[Recorded information Boundary: Start]

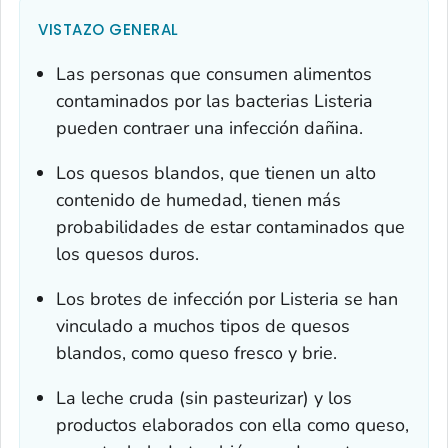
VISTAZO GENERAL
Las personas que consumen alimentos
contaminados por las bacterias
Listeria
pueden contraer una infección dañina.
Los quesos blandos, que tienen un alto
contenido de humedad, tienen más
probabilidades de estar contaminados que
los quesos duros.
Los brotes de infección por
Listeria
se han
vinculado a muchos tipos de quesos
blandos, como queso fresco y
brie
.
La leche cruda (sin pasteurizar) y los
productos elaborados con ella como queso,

[Recorded information Boundary: End]
[Recorded information Boundary: Start]

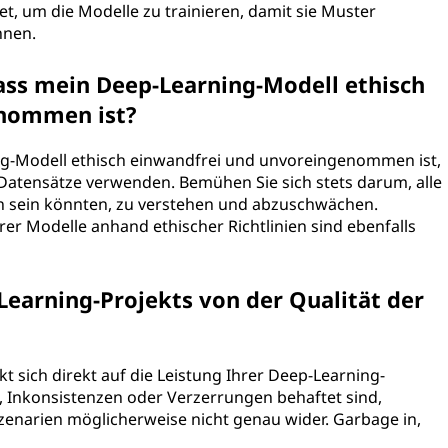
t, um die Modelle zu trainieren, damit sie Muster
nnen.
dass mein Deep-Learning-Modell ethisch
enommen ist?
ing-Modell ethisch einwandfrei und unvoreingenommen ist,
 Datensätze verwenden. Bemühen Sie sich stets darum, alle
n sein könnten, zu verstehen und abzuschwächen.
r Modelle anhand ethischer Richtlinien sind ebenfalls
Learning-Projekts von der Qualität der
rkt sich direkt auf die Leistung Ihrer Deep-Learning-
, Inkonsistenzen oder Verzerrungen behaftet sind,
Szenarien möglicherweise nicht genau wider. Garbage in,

[Recorded information Boundary: End]
[Recorded information Boundary: Start]

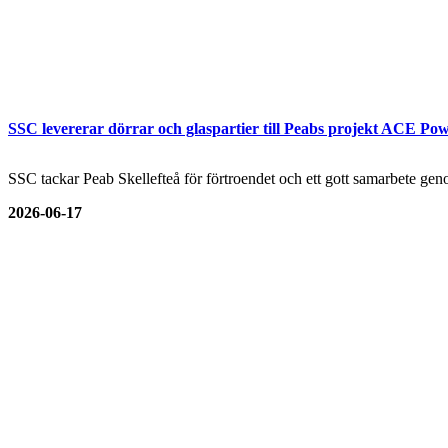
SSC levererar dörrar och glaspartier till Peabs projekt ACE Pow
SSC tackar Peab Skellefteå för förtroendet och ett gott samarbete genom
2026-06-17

[Recorded information Boundary: End]

▶ **Action item**
Repeat the entries above verbatim, but only from the line that has "Las personas que consumen alimentos" down to the line that has "los quesos duros.", inclusive.

▶ **Answer box**
Las personas que consumen alimentos
contaminados por las bacterias
Listeria
pueden contraer una infección dañina.
Los quesos blandos, que tienen un alto
contenido de humedad, tienen más
probabilidades de estar contaminados que
los quesos duros.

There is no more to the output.